Print nothing but the lines below starting at the line that holds "right ear: (579, 131)" and ending at the line that holds "left hip: (69, 464)", including both, each exactly as written.

** The data follows **

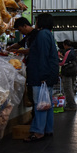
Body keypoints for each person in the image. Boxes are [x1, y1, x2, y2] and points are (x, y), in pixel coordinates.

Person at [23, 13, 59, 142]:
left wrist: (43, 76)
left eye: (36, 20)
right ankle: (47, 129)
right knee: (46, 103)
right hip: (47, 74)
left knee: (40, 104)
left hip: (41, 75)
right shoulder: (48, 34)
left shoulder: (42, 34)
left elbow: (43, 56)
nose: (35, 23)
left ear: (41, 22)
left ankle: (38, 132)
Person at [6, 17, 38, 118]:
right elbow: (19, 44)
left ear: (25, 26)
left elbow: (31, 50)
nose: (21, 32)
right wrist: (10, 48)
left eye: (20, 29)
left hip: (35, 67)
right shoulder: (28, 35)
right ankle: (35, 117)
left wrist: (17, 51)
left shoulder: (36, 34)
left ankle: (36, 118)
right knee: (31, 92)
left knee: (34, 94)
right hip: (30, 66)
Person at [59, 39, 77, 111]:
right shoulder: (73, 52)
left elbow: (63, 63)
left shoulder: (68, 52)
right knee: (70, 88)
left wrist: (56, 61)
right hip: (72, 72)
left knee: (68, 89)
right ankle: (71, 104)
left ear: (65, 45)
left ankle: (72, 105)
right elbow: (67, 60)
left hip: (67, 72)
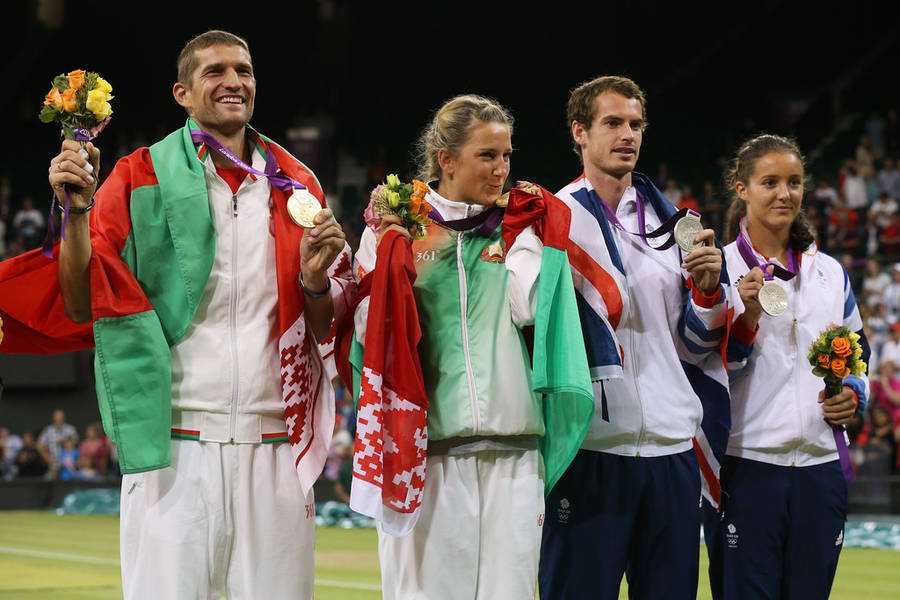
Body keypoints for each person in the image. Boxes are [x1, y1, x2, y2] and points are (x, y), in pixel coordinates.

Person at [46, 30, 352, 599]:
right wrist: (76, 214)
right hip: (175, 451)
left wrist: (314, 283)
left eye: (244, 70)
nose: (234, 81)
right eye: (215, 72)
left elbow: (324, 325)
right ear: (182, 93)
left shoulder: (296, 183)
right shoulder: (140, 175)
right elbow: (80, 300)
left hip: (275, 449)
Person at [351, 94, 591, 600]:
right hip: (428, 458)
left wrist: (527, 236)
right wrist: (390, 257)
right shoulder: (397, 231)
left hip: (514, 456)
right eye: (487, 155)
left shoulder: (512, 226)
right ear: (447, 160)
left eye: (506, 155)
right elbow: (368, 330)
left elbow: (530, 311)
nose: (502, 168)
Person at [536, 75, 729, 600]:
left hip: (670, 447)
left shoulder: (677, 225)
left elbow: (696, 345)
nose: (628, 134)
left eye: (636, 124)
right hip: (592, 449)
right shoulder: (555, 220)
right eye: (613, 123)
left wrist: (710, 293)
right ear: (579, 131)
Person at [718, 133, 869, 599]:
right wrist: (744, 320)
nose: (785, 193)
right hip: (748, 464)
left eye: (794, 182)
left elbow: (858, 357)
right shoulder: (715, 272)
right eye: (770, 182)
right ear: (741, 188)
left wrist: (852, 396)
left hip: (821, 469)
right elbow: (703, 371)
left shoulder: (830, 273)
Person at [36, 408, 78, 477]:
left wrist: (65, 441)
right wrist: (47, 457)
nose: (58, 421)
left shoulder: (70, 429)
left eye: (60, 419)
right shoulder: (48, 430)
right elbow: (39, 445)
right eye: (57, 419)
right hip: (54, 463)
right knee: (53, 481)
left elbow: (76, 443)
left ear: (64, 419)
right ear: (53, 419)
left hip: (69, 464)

** End of The data **
** The data follows **

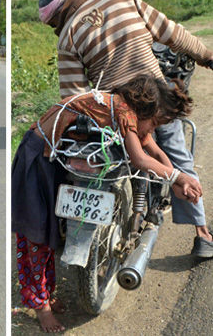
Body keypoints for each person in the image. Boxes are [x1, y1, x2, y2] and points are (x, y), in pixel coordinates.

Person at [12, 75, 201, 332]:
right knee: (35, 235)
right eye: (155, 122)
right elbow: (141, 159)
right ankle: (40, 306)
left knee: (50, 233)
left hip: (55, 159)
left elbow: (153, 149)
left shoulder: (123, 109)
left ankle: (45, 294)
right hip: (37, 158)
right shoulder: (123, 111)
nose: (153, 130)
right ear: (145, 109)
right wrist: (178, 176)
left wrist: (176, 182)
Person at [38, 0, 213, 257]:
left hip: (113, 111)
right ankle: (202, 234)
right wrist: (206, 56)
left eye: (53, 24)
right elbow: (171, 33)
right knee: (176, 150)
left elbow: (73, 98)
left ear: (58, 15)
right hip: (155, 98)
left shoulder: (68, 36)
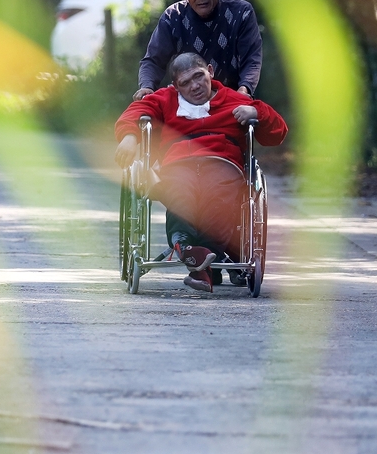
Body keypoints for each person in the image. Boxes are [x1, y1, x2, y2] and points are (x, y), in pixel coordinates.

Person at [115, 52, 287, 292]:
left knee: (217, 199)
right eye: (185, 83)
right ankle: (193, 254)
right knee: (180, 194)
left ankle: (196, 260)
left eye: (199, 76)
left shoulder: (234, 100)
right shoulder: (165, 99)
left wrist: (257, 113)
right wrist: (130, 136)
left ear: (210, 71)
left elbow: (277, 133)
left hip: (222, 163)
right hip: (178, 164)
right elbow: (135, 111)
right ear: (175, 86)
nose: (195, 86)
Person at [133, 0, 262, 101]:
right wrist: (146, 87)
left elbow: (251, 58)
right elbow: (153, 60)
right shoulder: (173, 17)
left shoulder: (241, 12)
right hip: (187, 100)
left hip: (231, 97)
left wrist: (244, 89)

** End of The data **

(Solution):
right ear: (579, 131)
Person at [718, 133, 869, 599]:
right wrist: (744, 320)
nose: (785, 193)
right hip: (748, 464)
left eye: (794, 182)
left elbow: (858, 357)
right shoulder: (715, 272)
right eye: (770, 182)
right ear: (741, 188)
left wrist: (852, 396)
left hip: (821, 469)
right elbow: (703, 371)
left shoulder: (830, 273)
Person at [36, 408, 78, 477]:
left wrist: (65, 441)
right wrist: (47, 457)
nose: (58, 421)
left shoulder: (70, 429)
left eye: (60, 419)
right shoulder: (48, 430)
right elbow: (39, 445)
right eye: (57, 419)
right hip: (54, 463)
right knee: (53, 481)
left elbow: (76, 443)
left ear: (64, 419)
right ear: (53, 419)
left hip: (69, 464)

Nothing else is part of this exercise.